En bref
- Anthropic a créé une IA capable d’améliorer automatiquement l’alignement d’autres modèles d’IA.
- Le système teste rapidement différentes méthodes et dépasse parfois des chercheurs humains pour un coût bien inférieur.
- Cette avancée relance la perspective d’une IA capable de contribuer à sa propre amélioration, même si elle reste dépendante de bons benchmarks.
Une IA qui aide une autre IA à mieux se comporter, on y est. Et chez Anthropic, ce n’est déjà plus une simple promesse de labo.
La société a récemment publié un papier mené par Chen Yueh-Han dans son programme de fellows. Le résultat est assez net : sur dix benchmarks d’alignement ciblant des comportements précis jugés mal alignés, le système automatisé a amélioré les performances à chaque fois, sans faire baisser la performance globale du modèle. Dit autrement, le correctif ne casse pas le reste. C’est souvent là que ça se complique.
Une preuve de concept qui coche toutes les cases
Le papier parle d’automated alignment post-training, donc d’un ajustement après entraînement, piloté par des systèmes automatisés. Et les auteurs estiment que ces résultats apportent un premier signal solide : cette approche pourrait devenir praticable à court terme.
Ce n’est pas encore la révolution totale, mais ce n’est pas un gadget non plus. Quand vous voyez un système progresser sur tous les tests fournis, sans régression générale, vous comprenez pourquoi le sujet attire autant de monde dans les néolabs. Là, il y a une vraie matière.
Le système bosse comme un chercheur, en accéléré
Le plus frappant, c’est la méthode. L’Automated Alignment Researcher, ou AAR, reproduit grosso modo le boulot classique d’un chercheur : il fouille la littérature disponible, propose une méthode, entraîne le modèle avec cette méthode pendant 30 minutes, puis recommence en montant progressivement le niveau du benchmark.
Les approches efficaces sont gardées. Les autres partent à la poubelle. Du coup, le système peut avancer vite et à grande échelle. Bon, dit comme ça, on dirait presque un mode roguelite du travail de recherche. Sauf que l’idée derrière est très sérieuse.
Le vrai sujet, c’est l’auto-amélioration récursive
Pourquoi ça compte autant ? Parce que ce papier s’inscrit dans la piste de la self-improvement récursive. En gros, si un modèle peut améliorer sa propre phase d’alignement, il pourrait ensuite améliorer plus largement ses pratiques d’entraînement.
Et là, le débat devient beaucoup moins théorique. Si cette boucle fonctionne vraiment, les chercheurs humains en IA pourraient voir une partie de leur rôle grignotée beaucoup plus vite que prévu. Clairement, c’est le genre de phrase qui fait lever quelques sourcils dans toute l’industrie.
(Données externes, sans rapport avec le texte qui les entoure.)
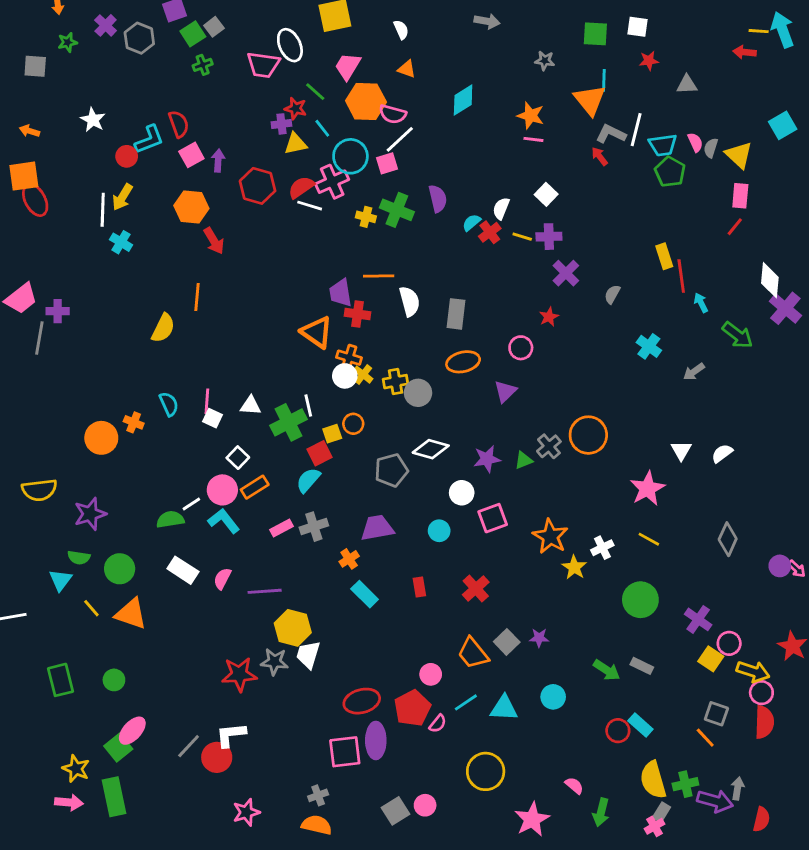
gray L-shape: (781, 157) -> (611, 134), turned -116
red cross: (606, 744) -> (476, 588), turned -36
Plus rapide, moins cher, mais loin d’être magique
Le papier assume la comparaison avec les humains. Selon les auteurs, la meilleure méthode trouvée par l’AAR dépasse en moyenne ce que proposent des chercheurs expérimentés en moins de six heures. Ils ajoutent aussi que les directions de recherche guidées par des humains ne mènent pas à de meilleures performances.
Et il y a l’argument qui pique un peu plus : le coût. Anthropic chiffre l’AAR à environ 4 euros par heure (4$) en inférence API, contre environ 138 euros par heure (150$) pour ses chercheurs humains.
Mais le papier ne vend pas non plus une solution miracle. Le système ne vaut que si les benchmarks reflètent vraiment les objectifs d’alignement. Et même dans ce cas, il faut encore construire, maintenir et faire évoluer ces benchmarks, sans oublier la littérature sur laquelle ces chercheurs automatisés s’appuient. Bref, la machine va vite, mais quelqu’un doit encore tenir la carte du niveau.